Inflation is down, the market is up… but what happens next?
June CPI recently came in at 3%, the lowest level of headline inflation since Q1 2021. The disinflationary trend has gained momentum since last summer when CPI peaked at 9.1%. Lower inflation was widely expected given the aggressive policy shift and interest rate hikes by the Federal Reserve, but the results played out more quickly than anticipated. As a result, the stock market has rebounded from 2022 lows at a rapid pace and renewed skepticism surrounds the reliability of recent economic data. Some believe we may even be headed toward rising inflation again by the end of summer.
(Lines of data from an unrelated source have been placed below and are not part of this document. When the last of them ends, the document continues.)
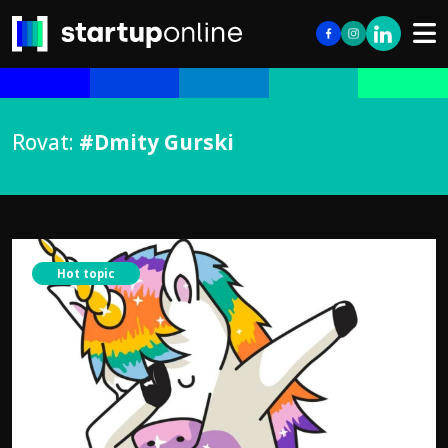
Rovat:
#Dmity Gurski
Hot topic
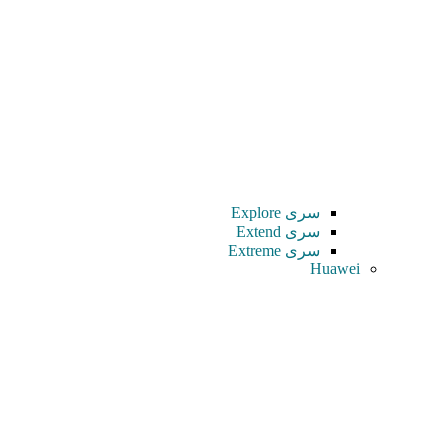
سری Explore
سری Extend
سری Extreme
Huawei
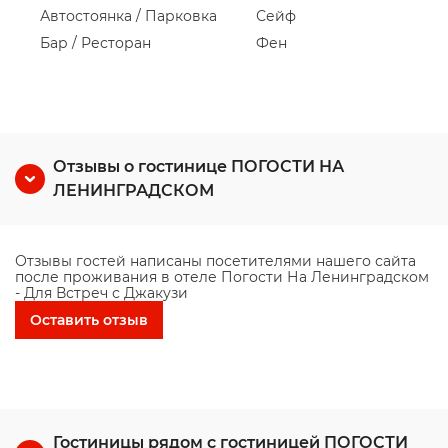
Автостоянка / Парковка
Сейф
Бар / Ресторан
Фен
Отзывы о гостинице ПОГОСТИ НА
ЛЕНИНГРАДСКОМ
Отзывы гостей написаны посетителями нашего сайта
после проживания в отеле Погости На Ленинградском
- Для Встреч с Джакузи
Оставить отзыв
Гостиницы рядом с гостиницей ПОГОСТИ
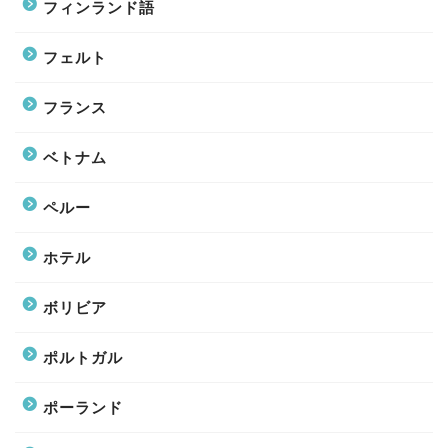
フィンランド語
フェルト
フランス
ベトナム
ペルー
ホテル
ボリビア
ポルトガル
ポーランド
The Fed paused rate hikes in June following three consecutive 25bps hikes to start 2023, another positive for the stock market. The pace at which stocks have rebounded, especially growth stocks, has been remarkable; something very few, if any, analysts accurately predicted coming into 2023. The S&P 500 has increased over 18% Year-to-Date, and the technology-heavy NASDAQ Composite has increased over 35%. The graphic below depicts returns broken out by Year-to-Date size and style. As you can see, “large growth” is most responsible for the rally. Stocks like Apple, Nvidia, Google, and Meta have led the charge. This is a far cry from the “low single-digit returns led by value” widely predicted at the beginning of the year by banks, economists, and market analysts alike.
(CPI data, S&P500 data, & NASDAQ data source: Bloomberg LP)
YTD Size & Style Returns
(Source: JP Morgan Asset Management)
- Two more 25bps rate hikes before year-end.
- Over 90% chance of a 25bps rate hike after the July meeting is currently priced in.
- Continued high interest rate environment relative to the last decade. (see fixed income yields chart below)
- Headline inflation is likely to increase due to rising energy prices.
- Record-high national temperatures, summer travel, and reduced supply are likely all to push energy prices higher, likely increasing headline CPI.
- Continued “soft-landing” headlines as investors and economists weigh lower inflation and frothy 1H returns.
What’s the Impact?
- Lower single-digit +/- returns predicted for the remainder of 2023.
- Unlikely probability of double-digit returns, especially in the already inflated technology growth sectors.
- All year the market has traded on forward hope of falling inflation. Now that we have reached that point of 3.0% CPI, we anticipate the market beginning to cool off.
- Sector rotation.
- We anticipate value to rebound in this scenario, bringing stability to any downward trajectory.
- Overweight in value, dividend payers, and non-cyclical sectors.
- Fixed income rallies as interest rates peak.
- The term “soft landing” continues to prop up even the riskier areas of bond markets, as defaults have continued to be historically low, despite the early year banking crisis, which somehow now feels like a distant memory.
- Rates will peak once the Fed is done hiking, which will lead to a rally in fixed income pricing.
(Source: Bloomberg LP)
The information is provided solely as general investment education. None of the information should be regarded as a suggestion to engage in or refrain from any investment-related course of action. The information herein has been obtained from sources believed to be reliable, but we do not guarantee its accuracy or completeness. The views and opinions expressed in this article are those of the author and do not necessarily reflect those of B. Riley Wealth Advisors Inc. Opinions are subject to change with market conditions. Past performance does not guarantee future results.